Рабочее задание A: Обновите фрагмент текста о Кукольнике, который начинается со слов «Начнём издалека. Подобно» и заканчивается словами «и провластной лестью.». Приведите его заново, заменив «книготорговля» на «книгоиздание».
Рабочее задание B: Определите, соответствуют ли тексту о Кукольнике следующие утверждения: (i) Лесков защищал путь настоящего литератора; (ii) Белинский писал о повести Панаева в письме Боткину; (iii) стихотворение Щербины датировано 1849 годом. Для каждого утверждения дайте ответ «да» или «нет» и приведите решающие слова текста в виде точной цитаты.
Рабочее задание C: Допишите продолжение текста о Несторе Кукольнике начиная с места после его последнего предложения.

Показанный текст:

«Если царь прикажет — акушеркой буду!»

Романтизм как домовой, многие верят ему;

убеждение есть, что он существует;

но где его приметить, как обозначить его,

как наткнуть на него палец? П. Вяземский

*

Хоть теперь ты ех-писатель,

Ех-чиновник, ех-делец

И казны ех-обиратель —

Всё же ты не ех-подлец!

Н. Щербина. 1859

Начнём издалека. Подобно тому, как в начале века XXI Интернет отодвинул в сторону печатную индустрию, — так, в середине XIX в. и далее, книготорговля потеснила процветающий доселе институт меценатства.

Нестор Васильевич Кукольник оказался выразительнейшим явлением времени профессионализации литературы. Периода ценностного изменения творческой среды в сторону подчёркнутого практицизма, рационализма. Шокировавших публику ещё в начале 40-х своею аморальностью, практической невозможностью реализации, тем более истинному человеку искусства, созидателю: «…да, противный, колкий и голодный путь: а всё-таки мы с него не должны сворачивать, ибо куда не повернём, везде скиксуем…» — убеждённо защищал Лесков непростую стезю настоящего литератора, творца. Чувствуя неумолимое загромождение этого пути «буржуазными приметами»: чванством, стяжательством и провластной лестью.

О если б ты могла взглянуть на свет!

Чего там нет? Ум, глупость в тесной дружбе;

Тщеславие под маской доброты, —

А хвастовство под видом состраданья!

Любовь в словах, злость в сердце, в злате разум! —

О, страшен свет…

Кукольник. «Торквато Тассо»

«Обрати всё своё внимание на лицо Рябинина — это живой, во весь рост, портрет Кукольника», — пишет Белинский (в письме В. П. Боткину) о главном герое повести Ивана Панаева «Белая горячка».

Предоставленные сведения:

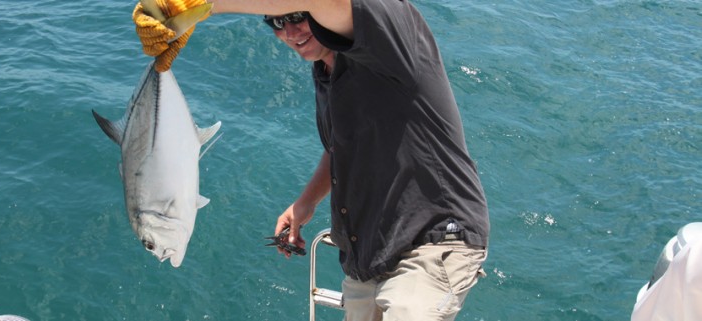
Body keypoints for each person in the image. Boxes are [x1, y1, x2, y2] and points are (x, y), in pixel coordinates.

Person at [134, 0, 491, 320]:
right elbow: (340, 147)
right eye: (275, 22)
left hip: (432, 239)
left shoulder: (393, 33)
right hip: (368, 254)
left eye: (296, 16)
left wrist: (203, 5)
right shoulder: (325, 72)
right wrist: (305, 203)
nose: (289, 31)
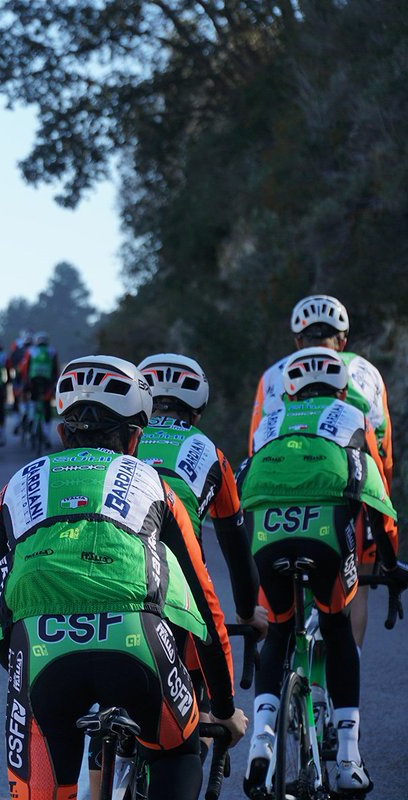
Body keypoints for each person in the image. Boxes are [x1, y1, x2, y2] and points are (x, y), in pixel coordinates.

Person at [0, 355, 246, 800]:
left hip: (39, 653)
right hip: (138, 645)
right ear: (136, 437)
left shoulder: (16, 486)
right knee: (179, 752)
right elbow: (204, 601)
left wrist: (36, 669)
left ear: (62, 432)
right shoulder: (150, 482)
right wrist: (223, 707)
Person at [239, 347, 407, 795]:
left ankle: (261, 742)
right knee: (336, 629)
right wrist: (390, 562)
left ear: (289, 389)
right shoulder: (353, 419)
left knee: (278, 631)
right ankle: (349, 757)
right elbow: (376, 496)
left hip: (265, 535)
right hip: (327, 537)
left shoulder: (269, 424)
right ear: (341, 388)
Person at [248, 294, 394, 647]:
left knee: (279, 601)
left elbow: (255, 442)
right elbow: (383, 447)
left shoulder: (274, 374)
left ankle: (280, 675)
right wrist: (381, 508)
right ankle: (347, 670)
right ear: (342, 339)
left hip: (276, 494)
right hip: (350, 492)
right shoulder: (364, 371)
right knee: (355, 583)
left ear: (298, 339)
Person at [136, 353, 267, 633]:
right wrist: (246, 614)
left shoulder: (123, 438)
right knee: (205, 666)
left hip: (108, 574)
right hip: (181, 584)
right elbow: (236, 548)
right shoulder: (210, 452)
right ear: (196, 414)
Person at [15, 332, 58, 445]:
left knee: (31, 400)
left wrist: (26, 382)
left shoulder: (31, 351)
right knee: (47, 405)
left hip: (33, 380)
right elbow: (55, 368)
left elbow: (26, 368)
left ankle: (30, 419)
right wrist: (54, 382)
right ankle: (46, 433)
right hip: (47, 381)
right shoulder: (52, 351)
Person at [8, 329, 33, 416]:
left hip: (20, 374)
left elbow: (11, 360)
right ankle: (27, 413)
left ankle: (21, 414)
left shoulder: (17, 345)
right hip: (29, 376)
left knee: (18, 395)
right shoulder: (35, 349)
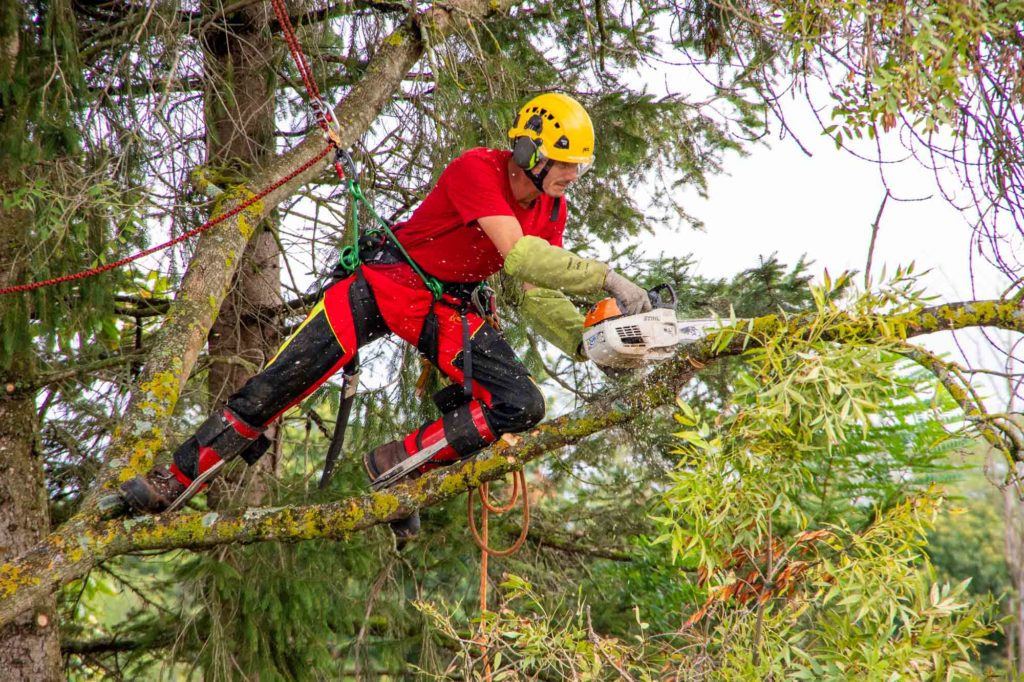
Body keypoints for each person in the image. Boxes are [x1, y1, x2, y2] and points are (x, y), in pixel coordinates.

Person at [120, 92, 652, 537]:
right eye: (566, 162)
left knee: (520, 404)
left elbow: (534, 289)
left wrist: (583, 341)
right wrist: (606, 277)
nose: (574, 175)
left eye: (578, 165)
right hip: (381, 284)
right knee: (274, 388)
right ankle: (174, 479)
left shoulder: (551, 207)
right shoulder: (477, 169)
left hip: (444, 306)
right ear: (530, 150)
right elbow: (516, 254)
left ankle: (395, 468)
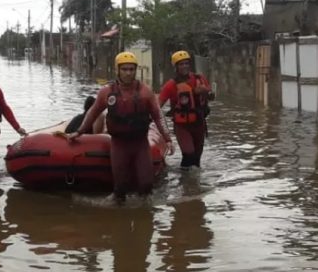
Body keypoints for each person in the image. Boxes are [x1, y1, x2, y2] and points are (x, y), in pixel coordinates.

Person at [67, 51, 174, 203]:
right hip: (119, 144)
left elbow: (158, 115)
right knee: (120, 189)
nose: (128, 73)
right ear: (117, 70)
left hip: (140, 144)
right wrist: (79, 132)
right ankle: (118, 217)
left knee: (146, 185)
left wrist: (168, 139)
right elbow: (93, 112)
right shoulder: (107, 92)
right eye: (125, 69)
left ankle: (145, 219)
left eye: (131, 69)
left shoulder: (145, 92)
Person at [158, 50, 215, 169]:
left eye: (186, 63)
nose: (184, 66)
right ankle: (184, 182)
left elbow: (211, 97)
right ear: (176, 67)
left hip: (199, 123)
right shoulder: (171, 85)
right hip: (182, 126)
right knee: (189, 155)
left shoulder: (200, 79)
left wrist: (206, 92)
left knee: (196, 160)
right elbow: (158, 106)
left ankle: (192, 185)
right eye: (181, 64)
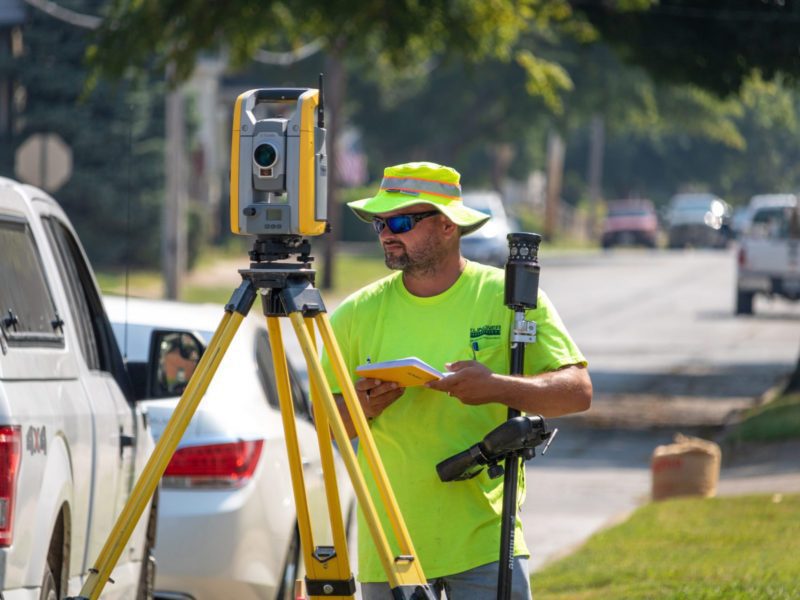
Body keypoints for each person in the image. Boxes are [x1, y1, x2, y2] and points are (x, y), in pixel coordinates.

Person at [320, 161, 592, 599]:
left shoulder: (509, 299)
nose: (387, 233)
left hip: (488, 539)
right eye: (379, 222)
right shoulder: (355, 313)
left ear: (447, 226)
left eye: (401, 221)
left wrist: (498, 387)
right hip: (390, 546)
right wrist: (362, 407)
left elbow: (578, 393)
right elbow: (325, 424)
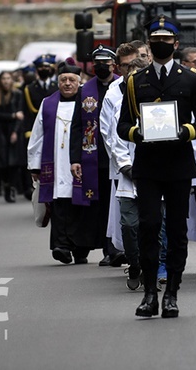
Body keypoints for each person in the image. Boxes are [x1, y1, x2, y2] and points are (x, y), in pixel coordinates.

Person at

Письменный ответ A:
Начнём издалека. Подобно тому, как в начале века XXI Интернет отодвинул в сторону печатную индустрию, — так, в середине XIX в. и далее, книгоиздание потеснила процветающий доселе институт меценатства.

Нестор Васильевич Кукольник оказался выразительнейшим явлением времени профессионализации литературы. Периода ценностного изменения творческой среды в сторону подчёркнутого практицизма, рационализма. Шокировавших публику ещё в начале 40-х своею аморальностью, практической невозможностью реализации, тем более истинному человеку искусства, созидателю: «…да, противный, колкий и голодный путь: а всё-таки мы с него не должны сворачивать, ибо куда не повернём, везде скиксуем…» — убеждённо защищал Лесков непростую стезю настоящего литератора, творца. Чувствуя неумолимое загромождение этого пути «буржуазными приметами»: чванством, стяжательством и провластной лестью.

Письменный ответ B:
(i) Да: «убеждённо защищал Лесков непростую стезю настоящего литератора, творца».
(ii) Да: «пишет Белинский (в письме В. П. Боткину) о главном герое повести Ивана Панаева».
(iii) Нет: «Н. Щербина. 1859».

Письменный ответ C:
Вымышленный образ Рябинина вполне соответствует Кукольнику специфическим смешением-смещением крайне циничных и сверхпатетических граней изображаемой Панаевым личности. Контаминацией высокопарных слов о святыне и святости искусства одновременно с мефистофельским аморализмом — признанием власти сильного, верой в сверхъестественную могущественность денег.

Гений и порок. Высокомерие и занудное пьянство. Неистовые поклонники и проклятие критики. В этом весь Кукольник — вплоть да ухода с литературной сцены со словами: «Слава Богу, я вышел из литературного омута так чист по совести, как ни одному из нынешних литературных деятелей вероятно не удаётся…».

И. Панаев не зря живописует Кукольника крайне отрицательно — его неадекватную самооценку (соперник Пушкина!) и богемные привычки.

Что, впрочем, многими равно и приветствовалось, и осуждалось: «…самая личность Кукольника, не в меру пострадавшая от литературных нападок, была вовсе не такова, какою её выставлял мой однокашник И. И. Панаев…» — пишет А. Струговщиков, соученик Панаева, издатель «Художественной газеты». Вместе с тем неизменно отмечая у Кукольника корыстную наклонность «писать скоро, без оглядки, большею частию из-за гонорария…». — Что только подливало масла в огонь.

«Работай, трудись, но не забывай сколотить копейку на чёрный день, а он придёт, потому, что наши деятели на том стоят, чтобы разрушить все начала взаимного самоуважения, построить себе дома, разъезжать в каретах на счёт тружеников, которых можно держать в чёрной коже… Это Русь неумытая…» — несдержанно беспокоится Нестор Васильевич о шаткости своего материального положения, выходя порой за этические пределы общепринятого. Тревожится он об этом неумеренно напыщенно и часто. Скандально и с барским пафосом. С показной трагичностью воителя Птолемея.

1830-е годы, переломные годы поиска и «эстетического брожения» в драматургии, — ознаменованы расцветом творчества Н. Кукольника. Заслуженно и по праву признанного официозом. И хотя пушкинские «Маленькие трагедии» и лермонтовский «Маскарад» уже написаны, — не имея сценарного, сценического воплощения им не под силу тягаться с театральными постановками Кукольника.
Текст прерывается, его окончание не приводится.